For decades, Uganda’s development narrative has largely revolved around the expansion of roads, electricity, and major infrastructure projects. But President Yoweri Kaguta Museveni is now calling for a decisive pivot—one that prioritizes putting money directly into the hands of ordinary Ugandans.

Speaking to leaders at Mwanzi Parish in Kasanda District during his wealth creation and Parish Development Model (PDM) performance tour in Greater Mubende, Museveni delivered one of his most direct critiques of the traditional infrastructure-first approach to development.

“Even in Kampala, where there are tarmac roads, electricity, and piped water, poverty still exists. “Some people in the city go hungry, yet they are surrounded by modern infrastructure,” Museveni said.

His message was unambiguous: physical infrastructure, while essential, cannot substitute for household-level economic empowerment. Despite impressive investments in Uganda’s highways and power grids, the President argued that development must now be measured by its ability to lift families out of poverty.

“The nation must apply the same principle by seeking household income first,” Museveni added, quoting the Bible: “Seek first the Kingdom of God and all these things shall be added unto you.”

This rhetorical shift reflects a broader policy recalibration—from top-down public investment to grassroots economic participation. It underscores growing concern at the highest level that Uganda’s model of growth, though visible and politically popular, has not trickled down equitably to the average household—especially in rural and peri-urban areas.

Central to this reframing is the Parish Development Model, which Museveni now touts as the flagship intervention for poverty eradication. Designed to decentralize development and deliver capital directly to the community level, PDM offers an alternative to waiting for indirect benefits from large infrastructure investments.

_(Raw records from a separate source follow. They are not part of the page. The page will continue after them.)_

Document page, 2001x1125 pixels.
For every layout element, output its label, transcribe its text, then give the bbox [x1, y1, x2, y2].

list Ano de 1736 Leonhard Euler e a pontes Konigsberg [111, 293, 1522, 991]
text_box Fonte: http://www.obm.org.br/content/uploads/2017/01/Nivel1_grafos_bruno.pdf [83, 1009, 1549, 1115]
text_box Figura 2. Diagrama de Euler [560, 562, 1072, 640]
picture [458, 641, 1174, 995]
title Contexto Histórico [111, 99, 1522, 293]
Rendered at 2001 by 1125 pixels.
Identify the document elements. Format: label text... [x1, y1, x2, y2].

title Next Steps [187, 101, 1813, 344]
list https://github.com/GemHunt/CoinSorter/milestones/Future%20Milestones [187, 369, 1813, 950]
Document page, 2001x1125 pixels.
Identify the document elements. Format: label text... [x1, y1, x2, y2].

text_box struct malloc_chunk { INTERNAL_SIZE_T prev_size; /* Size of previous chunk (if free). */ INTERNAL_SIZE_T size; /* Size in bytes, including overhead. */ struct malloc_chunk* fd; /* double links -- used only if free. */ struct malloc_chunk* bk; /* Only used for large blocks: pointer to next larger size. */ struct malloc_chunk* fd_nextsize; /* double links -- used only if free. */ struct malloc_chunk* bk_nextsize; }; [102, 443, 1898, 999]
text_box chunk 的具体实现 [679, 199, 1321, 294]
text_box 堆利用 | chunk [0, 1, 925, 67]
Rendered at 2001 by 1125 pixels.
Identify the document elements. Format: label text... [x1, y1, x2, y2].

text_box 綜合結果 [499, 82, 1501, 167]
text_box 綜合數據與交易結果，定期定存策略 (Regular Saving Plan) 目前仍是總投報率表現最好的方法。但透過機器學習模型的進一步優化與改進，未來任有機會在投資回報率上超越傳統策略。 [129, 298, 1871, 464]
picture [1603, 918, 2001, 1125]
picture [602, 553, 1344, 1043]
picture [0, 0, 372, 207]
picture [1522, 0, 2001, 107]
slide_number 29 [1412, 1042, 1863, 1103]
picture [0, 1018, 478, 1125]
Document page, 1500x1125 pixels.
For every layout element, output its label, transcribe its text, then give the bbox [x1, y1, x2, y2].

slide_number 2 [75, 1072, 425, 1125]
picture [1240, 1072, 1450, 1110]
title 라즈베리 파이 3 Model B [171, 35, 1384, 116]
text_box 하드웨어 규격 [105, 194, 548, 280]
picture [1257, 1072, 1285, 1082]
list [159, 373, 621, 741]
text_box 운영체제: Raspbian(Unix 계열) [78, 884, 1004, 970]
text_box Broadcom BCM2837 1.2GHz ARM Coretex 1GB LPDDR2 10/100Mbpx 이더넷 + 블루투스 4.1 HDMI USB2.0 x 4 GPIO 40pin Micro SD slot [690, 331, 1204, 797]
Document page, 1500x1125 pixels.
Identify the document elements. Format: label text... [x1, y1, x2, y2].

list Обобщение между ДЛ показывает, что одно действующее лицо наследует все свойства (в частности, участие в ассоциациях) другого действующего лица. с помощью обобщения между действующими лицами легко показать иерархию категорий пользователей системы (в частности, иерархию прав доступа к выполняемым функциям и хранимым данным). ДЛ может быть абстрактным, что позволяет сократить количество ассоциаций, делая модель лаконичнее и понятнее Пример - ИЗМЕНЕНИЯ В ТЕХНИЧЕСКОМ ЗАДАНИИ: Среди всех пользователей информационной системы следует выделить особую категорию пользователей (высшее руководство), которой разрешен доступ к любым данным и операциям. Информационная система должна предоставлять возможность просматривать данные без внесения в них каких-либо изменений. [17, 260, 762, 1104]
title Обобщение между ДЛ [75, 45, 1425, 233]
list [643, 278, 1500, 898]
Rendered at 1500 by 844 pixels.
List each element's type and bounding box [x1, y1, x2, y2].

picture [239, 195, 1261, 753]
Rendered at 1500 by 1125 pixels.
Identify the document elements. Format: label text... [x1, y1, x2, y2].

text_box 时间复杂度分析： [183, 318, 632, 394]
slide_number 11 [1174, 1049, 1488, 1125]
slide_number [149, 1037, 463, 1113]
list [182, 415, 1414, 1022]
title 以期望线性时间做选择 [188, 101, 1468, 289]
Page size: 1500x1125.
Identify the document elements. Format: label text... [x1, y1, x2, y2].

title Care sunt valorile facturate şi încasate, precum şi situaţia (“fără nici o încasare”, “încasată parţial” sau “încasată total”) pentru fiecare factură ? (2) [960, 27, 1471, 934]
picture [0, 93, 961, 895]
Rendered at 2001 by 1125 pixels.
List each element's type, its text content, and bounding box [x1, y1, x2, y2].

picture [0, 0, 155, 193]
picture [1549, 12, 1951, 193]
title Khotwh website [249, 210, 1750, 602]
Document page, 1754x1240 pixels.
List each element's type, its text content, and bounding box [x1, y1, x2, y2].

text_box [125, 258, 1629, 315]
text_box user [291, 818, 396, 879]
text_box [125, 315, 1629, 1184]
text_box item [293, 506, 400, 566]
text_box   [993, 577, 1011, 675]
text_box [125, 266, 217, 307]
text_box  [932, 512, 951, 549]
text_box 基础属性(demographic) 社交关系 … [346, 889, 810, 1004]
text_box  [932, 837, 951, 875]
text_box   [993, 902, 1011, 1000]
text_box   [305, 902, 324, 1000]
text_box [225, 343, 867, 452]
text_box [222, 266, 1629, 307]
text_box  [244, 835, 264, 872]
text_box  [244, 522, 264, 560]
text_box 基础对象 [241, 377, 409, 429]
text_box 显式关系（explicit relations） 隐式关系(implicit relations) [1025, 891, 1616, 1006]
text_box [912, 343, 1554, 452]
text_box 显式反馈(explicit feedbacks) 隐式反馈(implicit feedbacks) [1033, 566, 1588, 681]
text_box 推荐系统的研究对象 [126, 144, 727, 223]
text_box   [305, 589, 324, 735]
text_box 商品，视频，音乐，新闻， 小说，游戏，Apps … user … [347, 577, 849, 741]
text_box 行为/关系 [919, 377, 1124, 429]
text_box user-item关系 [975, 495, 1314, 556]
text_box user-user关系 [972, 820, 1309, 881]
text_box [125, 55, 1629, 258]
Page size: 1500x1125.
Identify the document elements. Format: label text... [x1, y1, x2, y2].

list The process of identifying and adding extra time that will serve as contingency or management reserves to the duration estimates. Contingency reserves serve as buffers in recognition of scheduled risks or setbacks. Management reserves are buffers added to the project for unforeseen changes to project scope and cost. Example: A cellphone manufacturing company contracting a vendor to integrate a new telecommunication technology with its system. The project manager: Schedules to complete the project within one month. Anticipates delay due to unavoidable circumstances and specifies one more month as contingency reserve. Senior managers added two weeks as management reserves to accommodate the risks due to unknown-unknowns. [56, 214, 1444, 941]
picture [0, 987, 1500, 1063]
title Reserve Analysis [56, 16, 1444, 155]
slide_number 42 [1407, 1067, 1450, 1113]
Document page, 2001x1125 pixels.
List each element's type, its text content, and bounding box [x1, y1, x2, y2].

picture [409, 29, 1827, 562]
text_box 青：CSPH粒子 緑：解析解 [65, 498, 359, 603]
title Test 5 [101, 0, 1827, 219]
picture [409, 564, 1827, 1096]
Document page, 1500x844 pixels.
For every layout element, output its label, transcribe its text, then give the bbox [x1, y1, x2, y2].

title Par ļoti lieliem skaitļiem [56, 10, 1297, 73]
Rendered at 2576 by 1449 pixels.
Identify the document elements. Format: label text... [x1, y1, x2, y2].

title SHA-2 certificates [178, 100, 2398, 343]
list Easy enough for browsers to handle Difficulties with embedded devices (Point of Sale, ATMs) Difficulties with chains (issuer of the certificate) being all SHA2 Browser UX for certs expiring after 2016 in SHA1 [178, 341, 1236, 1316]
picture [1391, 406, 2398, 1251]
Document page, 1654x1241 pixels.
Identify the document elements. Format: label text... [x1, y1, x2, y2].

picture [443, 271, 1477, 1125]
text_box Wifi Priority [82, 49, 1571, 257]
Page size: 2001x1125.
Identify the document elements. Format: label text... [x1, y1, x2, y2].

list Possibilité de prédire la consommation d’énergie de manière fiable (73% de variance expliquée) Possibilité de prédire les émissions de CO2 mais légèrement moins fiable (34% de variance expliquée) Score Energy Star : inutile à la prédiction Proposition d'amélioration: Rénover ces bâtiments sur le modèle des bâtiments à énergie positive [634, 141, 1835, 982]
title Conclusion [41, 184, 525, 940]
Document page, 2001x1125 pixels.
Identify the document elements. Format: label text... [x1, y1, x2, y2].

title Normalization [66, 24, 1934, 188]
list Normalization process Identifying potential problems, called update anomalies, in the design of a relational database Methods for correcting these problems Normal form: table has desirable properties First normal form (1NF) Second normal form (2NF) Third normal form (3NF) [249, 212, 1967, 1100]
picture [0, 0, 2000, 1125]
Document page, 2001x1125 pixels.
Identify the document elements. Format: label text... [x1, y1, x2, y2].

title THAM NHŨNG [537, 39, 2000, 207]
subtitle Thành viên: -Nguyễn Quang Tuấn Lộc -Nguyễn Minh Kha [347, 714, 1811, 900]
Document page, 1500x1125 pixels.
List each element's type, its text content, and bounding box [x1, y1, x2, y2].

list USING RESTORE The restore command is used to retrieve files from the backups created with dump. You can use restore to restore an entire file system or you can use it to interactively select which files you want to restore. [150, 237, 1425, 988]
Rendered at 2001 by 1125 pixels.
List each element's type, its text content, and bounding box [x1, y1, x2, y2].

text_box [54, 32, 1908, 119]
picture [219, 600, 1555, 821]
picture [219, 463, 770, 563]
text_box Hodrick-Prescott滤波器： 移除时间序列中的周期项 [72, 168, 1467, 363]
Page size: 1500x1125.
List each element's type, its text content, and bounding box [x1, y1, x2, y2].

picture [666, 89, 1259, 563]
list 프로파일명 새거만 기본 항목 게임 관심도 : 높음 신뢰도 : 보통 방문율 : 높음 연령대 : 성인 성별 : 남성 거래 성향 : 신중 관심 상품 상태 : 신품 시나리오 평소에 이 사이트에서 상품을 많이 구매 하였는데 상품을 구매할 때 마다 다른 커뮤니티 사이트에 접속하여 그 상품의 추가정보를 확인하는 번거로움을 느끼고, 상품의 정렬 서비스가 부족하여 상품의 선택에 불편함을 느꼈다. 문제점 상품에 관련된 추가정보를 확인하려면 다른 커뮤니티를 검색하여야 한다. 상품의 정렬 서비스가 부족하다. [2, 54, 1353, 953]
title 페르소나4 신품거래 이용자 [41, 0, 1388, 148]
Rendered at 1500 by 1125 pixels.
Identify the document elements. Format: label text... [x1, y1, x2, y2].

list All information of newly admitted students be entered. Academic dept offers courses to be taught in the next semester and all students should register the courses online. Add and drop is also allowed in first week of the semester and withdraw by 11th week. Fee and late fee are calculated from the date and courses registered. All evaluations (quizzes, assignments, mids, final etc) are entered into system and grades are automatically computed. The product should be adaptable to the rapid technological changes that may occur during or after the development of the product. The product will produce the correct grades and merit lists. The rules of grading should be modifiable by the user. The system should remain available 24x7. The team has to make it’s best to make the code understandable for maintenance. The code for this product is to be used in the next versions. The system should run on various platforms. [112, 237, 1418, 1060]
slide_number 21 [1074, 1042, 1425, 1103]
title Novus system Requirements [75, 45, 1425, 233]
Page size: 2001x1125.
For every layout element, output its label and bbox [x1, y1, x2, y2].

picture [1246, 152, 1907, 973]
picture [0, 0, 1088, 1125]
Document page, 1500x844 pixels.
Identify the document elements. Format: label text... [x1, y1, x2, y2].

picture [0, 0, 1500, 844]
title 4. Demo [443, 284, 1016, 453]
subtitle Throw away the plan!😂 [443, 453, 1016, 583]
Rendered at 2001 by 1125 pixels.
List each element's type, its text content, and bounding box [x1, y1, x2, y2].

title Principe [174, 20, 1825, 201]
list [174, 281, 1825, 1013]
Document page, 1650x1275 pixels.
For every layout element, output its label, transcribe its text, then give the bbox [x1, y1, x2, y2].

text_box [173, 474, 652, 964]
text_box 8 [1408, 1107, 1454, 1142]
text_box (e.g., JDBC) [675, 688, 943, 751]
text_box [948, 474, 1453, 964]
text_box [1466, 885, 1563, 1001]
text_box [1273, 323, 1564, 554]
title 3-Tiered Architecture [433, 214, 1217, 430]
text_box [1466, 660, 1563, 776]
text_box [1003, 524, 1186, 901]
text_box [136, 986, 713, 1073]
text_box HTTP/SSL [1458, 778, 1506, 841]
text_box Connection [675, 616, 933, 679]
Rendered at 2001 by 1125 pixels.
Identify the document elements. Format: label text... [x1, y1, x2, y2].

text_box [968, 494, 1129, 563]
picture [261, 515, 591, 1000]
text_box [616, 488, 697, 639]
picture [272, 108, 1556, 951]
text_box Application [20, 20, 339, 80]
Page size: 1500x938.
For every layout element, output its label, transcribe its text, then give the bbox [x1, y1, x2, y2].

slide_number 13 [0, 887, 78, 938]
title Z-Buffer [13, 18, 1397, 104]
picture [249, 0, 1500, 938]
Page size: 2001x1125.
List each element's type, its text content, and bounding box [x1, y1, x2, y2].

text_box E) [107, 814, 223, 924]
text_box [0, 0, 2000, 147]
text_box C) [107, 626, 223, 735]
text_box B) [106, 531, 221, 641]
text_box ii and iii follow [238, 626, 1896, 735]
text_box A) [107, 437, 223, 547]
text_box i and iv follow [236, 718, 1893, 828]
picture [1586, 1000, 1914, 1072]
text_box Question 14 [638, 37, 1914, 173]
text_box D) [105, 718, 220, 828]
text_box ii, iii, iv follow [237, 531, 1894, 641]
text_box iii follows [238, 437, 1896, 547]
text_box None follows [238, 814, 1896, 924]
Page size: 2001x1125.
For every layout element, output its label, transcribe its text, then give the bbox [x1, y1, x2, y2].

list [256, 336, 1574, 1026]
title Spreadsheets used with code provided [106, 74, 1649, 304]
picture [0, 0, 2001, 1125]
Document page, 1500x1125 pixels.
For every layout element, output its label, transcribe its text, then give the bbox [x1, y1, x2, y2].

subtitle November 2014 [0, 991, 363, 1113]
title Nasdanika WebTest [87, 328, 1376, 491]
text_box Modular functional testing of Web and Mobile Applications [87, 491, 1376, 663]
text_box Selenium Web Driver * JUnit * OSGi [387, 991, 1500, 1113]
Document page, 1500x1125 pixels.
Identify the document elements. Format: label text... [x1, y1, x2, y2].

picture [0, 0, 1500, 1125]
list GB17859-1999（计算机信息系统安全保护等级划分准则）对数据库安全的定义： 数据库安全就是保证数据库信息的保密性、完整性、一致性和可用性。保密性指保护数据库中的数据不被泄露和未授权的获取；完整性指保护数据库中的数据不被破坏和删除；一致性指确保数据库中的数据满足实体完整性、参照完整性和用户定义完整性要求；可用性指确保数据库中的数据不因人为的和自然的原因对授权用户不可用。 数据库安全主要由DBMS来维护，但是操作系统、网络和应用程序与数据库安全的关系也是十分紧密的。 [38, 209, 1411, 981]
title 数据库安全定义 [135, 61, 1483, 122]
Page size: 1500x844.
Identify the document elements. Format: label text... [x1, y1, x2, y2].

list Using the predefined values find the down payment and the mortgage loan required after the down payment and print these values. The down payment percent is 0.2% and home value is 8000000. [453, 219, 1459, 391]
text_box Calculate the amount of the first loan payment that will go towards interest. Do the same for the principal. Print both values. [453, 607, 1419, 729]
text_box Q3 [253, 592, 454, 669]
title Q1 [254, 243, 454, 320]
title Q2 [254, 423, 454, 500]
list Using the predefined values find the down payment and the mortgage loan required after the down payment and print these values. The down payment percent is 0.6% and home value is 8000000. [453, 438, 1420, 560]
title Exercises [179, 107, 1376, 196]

To drive home his point, Museveni shared a story of a 64-year-old woman from Rubirizi who, after receiving Shs1 million through PDM, was able to rebuild her home. The impact was so profound that her estranged husband returned from Kampala to rejoin the household.

“Cows do not eat tarmac or sit on electricity. “I bought land in Kisozi in 1990 when there was no development, and now development has followed wealth,” Museveni said.

These anecdotes serve to emphasize that economic transformation must begin at the household level, with small capital injections and community-led planning yielding faster and more inclusive returns than mega projects alone.

While shifting the focus to income generation, Museveni was careful not to dismiss infrastructure altogether. He expressed frustration with the deteriorating condition of roads like the Mityana–Sekanyonyi–Mwanzi route, calling on the Ministry of Works to enhance maintenance practices.

“Why do we allow good roads to deteriorate? Even murram roads, if maintained, serve communities well.”

The President also addressed systemic weaknesses in local governance structures, particularly in education service delivery. He accused District Service Commissions of corruption and promised salary increases for LC3s, LC5s, and councilors. By doing so, Museveni positioned local leaders as critical actors in this new era of people-centred development.

This is consistent with his broader narrative in recent speeches—calling out saboteurs of the Universal Primary and Secondary Education policies, and warning against illegal school fees that exclude poor children. In this context, improving local accountability is not only a governance goal but a poverty reduction strategy.

Museveni’s “tarmac doesn’t feed the hungry” declaration marks a clear evolution in Uganda’s development messaging. It is an acknowledgment that infrastructure alone does not equate to inclusive growth and that unless families are equipped with the tools to generate income, national prosperity will remain an illusion for many.

Uganda’s next development chapter may well be written not in concrete, but in capital access, localized governance, and a relentless focus on household productivity.